_EXERCISE_: Skip any image you find and restate the rest of the data word for word.
INFORMATION GIVEN below:
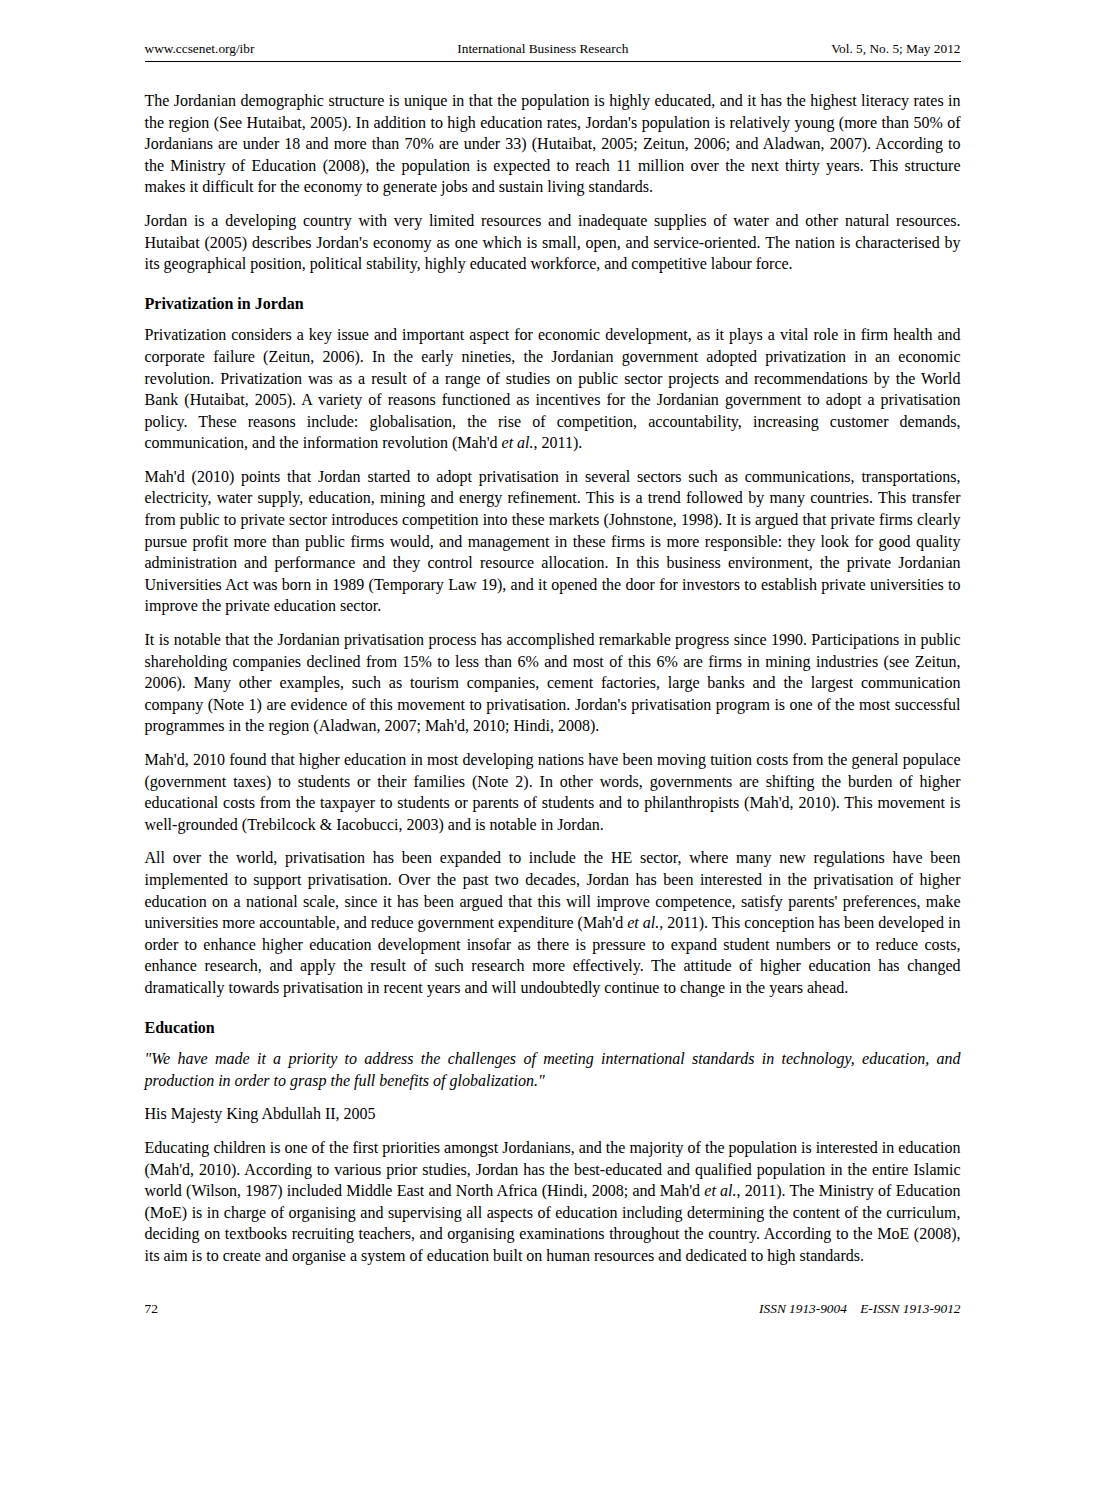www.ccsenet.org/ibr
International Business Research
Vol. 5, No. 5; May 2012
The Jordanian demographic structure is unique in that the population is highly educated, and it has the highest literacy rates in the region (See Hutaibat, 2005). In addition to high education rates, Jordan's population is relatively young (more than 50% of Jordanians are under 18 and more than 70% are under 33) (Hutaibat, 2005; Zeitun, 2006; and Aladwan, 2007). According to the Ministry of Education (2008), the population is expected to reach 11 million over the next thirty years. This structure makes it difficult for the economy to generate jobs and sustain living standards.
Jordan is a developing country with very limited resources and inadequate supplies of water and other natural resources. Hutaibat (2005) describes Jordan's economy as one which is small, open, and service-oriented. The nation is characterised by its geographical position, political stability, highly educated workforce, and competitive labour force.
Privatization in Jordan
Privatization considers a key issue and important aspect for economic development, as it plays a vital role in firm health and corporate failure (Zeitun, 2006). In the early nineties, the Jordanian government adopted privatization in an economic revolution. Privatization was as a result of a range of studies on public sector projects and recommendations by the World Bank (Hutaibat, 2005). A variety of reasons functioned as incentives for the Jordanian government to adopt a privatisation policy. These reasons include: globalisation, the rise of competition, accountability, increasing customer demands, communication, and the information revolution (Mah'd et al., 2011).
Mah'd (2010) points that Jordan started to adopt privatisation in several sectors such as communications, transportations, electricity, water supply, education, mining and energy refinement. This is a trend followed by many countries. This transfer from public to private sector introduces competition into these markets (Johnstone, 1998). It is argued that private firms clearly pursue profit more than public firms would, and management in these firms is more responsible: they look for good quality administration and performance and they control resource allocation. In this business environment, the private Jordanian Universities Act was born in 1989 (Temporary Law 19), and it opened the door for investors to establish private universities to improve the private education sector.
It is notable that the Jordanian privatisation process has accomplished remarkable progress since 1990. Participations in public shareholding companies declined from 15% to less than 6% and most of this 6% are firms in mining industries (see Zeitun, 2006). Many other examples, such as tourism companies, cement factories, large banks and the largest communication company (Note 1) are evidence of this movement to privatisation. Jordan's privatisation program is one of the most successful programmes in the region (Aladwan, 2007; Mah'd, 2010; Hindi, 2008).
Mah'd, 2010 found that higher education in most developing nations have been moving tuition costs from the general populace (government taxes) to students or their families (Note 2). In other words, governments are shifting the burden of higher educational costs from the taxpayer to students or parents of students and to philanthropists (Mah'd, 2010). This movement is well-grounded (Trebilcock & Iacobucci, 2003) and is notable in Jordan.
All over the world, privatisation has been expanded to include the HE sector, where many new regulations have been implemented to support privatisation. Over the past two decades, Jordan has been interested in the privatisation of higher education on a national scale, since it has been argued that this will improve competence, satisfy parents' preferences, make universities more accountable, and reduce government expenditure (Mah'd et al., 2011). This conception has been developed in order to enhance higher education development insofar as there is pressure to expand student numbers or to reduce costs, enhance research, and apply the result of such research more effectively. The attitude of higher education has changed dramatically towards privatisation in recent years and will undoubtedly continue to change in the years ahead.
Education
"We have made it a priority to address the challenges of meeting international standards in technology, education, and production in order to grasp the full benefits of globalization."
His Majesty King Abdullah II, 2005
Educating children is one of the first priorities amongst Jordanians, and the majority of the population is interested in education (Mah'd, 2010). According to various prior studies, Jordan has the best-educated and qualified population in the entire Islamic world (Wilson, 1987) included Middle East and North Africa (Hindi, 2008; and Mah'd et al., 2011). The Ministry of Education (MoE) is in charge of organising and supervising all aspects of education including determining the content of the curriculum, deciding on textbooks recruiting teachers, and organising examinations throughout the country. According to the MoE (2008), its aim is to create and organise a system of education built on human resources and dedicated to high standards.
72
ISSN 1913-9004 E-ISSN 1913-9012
End of INFORMATION GIVEN.
_WRITTEN RESPONSE_:
www.ccsenet.org/ibr
International Business Research
Vol. 5, No. 5; May 2012
The Jordanian demographic structure is unique in that the population is highly educated, and it has the highest literacy rates in the region (See Hutaibat, 2005). In addition to high education rates, Jordan's population is relatively young (more than 50% of Jordanians are under 18 and more than 70% are under 33) (Hutaibat, 2005; Zeitun, 2006; and Aladwan, 2007). According to the Ministry of Education (2008), the population is expected to reach 11 million over the next thirty years. This structure makes it difficult for the economy to generate jobs and sustain living standards.
Jordan is a developing country with very limited resources and inadequate supplies of water and other natural resources. Hutaibat (2005) describes Jordan's economy as one which is small, open, and service-oriented. The nation is characterised by its geographical position, political stability, highly educated workforce, and competitive labour force.
Privatization in Jordan
Privatization considers a key issue and important aspect for economic development, as it plays a vital role in firm health and corporate failure (Zeitun, 2006). In the early nineties, the Jordanian government adopted privatization in an economic revolution. Privatization was as a result of a range of studies on public sector projects and recommendations by the World Bank (Hutaibat, 2005). A variety of reasons functioned as incentives for the Jordanian government to adopt a privatisation policy. These reasons include: globalisation, the rise of competition, accountability, increasing customer demands, communication, and the information revolution (Mah'd et al., 2011).
Mah'd (2010) points that Jordan started to adopt privatisation in several sectors such as communications, transportations, electricity, water supply, education, mining and energy refinement. This is a trend followed by many countries. This transfer from public to private sector introduces competition into these markets (Johnstone, 1998). It is argued that private firms clearly pursue profit more than public firms would, and management in these firms is more responsible: they look for good quality administration and performance and they control resource allocation. In this business environment, the private Jordanian Universities Act was born in 1989 (Temporary Law 19), and it opened the door for investors to establish private universities to improve the private education sector.
It is notable that the Jordanian privatisation process has accomplished remarkable progress since 1990. Participations in public shareholding companies declined from 15% to less than 6% and most of this 6% are firms in mining industries (see Zeitun, 2006). Many other examples, such as tourism companies, cement factories, large banks and the largest communication company (Note 1) are evidence of this movement to privatisation. Jordan's privatisation program is one of the most successful programmes in the region (Aladwan, 2007; Mah'd, 2010; Hindi, 2008).
Mah'd, 2010 found that higher education in most developing nations have been moving tuition costs from the general populace (government taxes) to students or their families (Note 2). In other words, governments are shifting the burden of higher educational costs from the taxpayer to students or parents of students and to philanthropists (Mah'd, 2010). This movement is well-grounded (Trebilcock & Iacobucci, 2003) and is notable in Jordan.
All over the world, privatisation has been expanded to include the HE sector, where many new regulations have been implemented to support privatisation. Over the past two decades, Jordan has been interested in the privatisation of higher education on a national scale, since it has been argued that this will improve competence, satisfy parents' preferences, make universities more accountable, and reduce government expenditure (Mah'd et al., 2011). This conception has been developed in order to enhance higher education development insofar as there is pressure to expand student numbers or to reduce costs, enhance research, and apply the result of such research more effectively. The attitude of higher education has changed dramatically towards privatisation in recent years and will undoubtedly continue to change in the years ahead.
Education
"We have made it a priority to address the challenges of meeting international standards in technology, education, and production in order to grasp the full benefits of globalization."
His Majesty King Abdullah II, 2005
Educating children is one of the first priorities amongst Jordanians, and the majority of the population is interested in education (Mah'd, 2010). According to various prior studies, Jordan has the best-educated and qualified population in the entire Islamic world (Wilson, 1987) included Middle East and North Africa (Hindi, 2008; and Mah'd et al., 2011). The Ministry of Education (MoE) is in charge of organising and supervising all aspects of education including determining the content of the curriculum, deciding on textbooks recruiting teachers, and organising examinations throughout the country. According to the MoE (2008), its aim is to create and organise a system of education built on human resources and dedicated to high standards.
72
ISSN 1913-9004 E-ISSN 1913-9012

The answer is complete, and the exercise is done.